Overall, antidepressants are an effective form of depression treatment in cancer patients. However, increased antidepressant use in cancer patients also warrants recognition of the potential drug interactions associated with antidepressants, as many cancer patients are often on a multidrug treatment regimen (Table 1). A study44 done at The University of Texas MD Anderson Cancer Center examined this association in cancer patients in general and found that 49% of patients were taking drugs that could have major drug interactions with antidepressants. Potential major drug interactions involved anticoagulants like heparin and serotonin syndrome–inducing drugs like tramadol and oxycodone. The presence of these drug interactions was also associated with increased risk of hospital and emergency department visits.44 Additionally, it is important to recognize the potential for drug interactions between antidepressants and chemotherapeutic drugs. The inhibition of cytochrome P450 is often linked to negative drug interactions, which is significant as many antidepressants utilize this enzyme system for metabolism. Drug interactions and potential inhibition of chemotherapeutic agents can result in reduced efficacy or even increased treatment toxicity. When prescribing antidepressants, it is of note to consider using newer antidepressants like SSRIs, which have lower drug interaction risk compared to tricyclic antidepressants (TCAs) or monoamine oxidase inhibitors.45 Specifically, imipramine and tranylcypromine (TCAs) have been shown to reduce the efficacy of temozolomide, the drug of choice for treating glioblastomas. However, fluoxetine was not shown to have this effect, demonstrating the specificity of these drug interactions to various classes of antidepressants.46 It is also important to note the potential effect of brain tumor treatments on the development of depression and anxiety symptoms. In a study47 looking at the use of trametinib in children with low-grade gliomas, 5 of 8 patients reported increased depressive symptoms, while 3 of 8 reported increased anxiety symptoms. While this was a limited case series, it highlights the need to be cognizant of possible psychiatric effects associated with treatments.47

DISCUSSION

The primary limitation of this study is exclusion of other psychiatric disorders, which may be comorbid in patients with pediatric brain tumors. These disorders can include posttraumatic stress disorder, adjustment disorder, and psychotic disorders. Discussion of these associated illnesses would be beyond the scope of this article. Classifying various tumors according to grade and stage and linking mental health issues would have added further depth to this review. Further research is needed to identify specific chemotherapeutic agents utilized in treating brain tumors and associated psychiatric side effects.

CONCLUSION

Depression and anxiety are the 2 most common psychological issues faced by survivors of pediatric brain tumors. Given the potential lasting psychological impact of a brain tumor diagnosis and vulnerability of brain tumor patients to psychological deficits, it is important to recognize ways in which depression and anxiety can be addressed in these children.
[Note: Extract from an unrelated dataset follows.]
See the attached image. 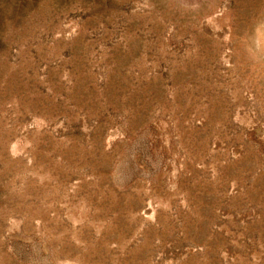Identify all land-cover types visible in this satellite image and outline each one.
<instances>
[{"label":"rangeland","instance_id":"1","mask_svg":"<svg viewBox=\"0 0 264 264\" xmlns=\"http://www.w3.org/2000/svg\"><path fill=\"white\" fill-rule=\"evenodd\" d=\"M0 264H264V0H0Z\"/></svg>","mask_w":264,"mask_h":264}]
</instances>
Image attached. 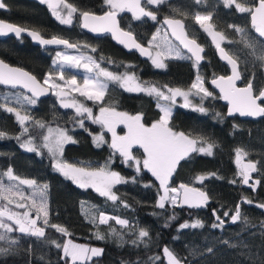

Submitted: December 23, 2021; accepted April 27, 2022.
Published online: December 20, 2022.
Relevant financial relationships: None.
Funding/support: None.

Clinical Points

  • Children diagnosed with brain tumors experience increased risk of depression throughout their disease course.
  • There is a lack of support and treatment of depression and anxiety in children diagnosed with brain tumors despite the high prevalence of both disorders in this population.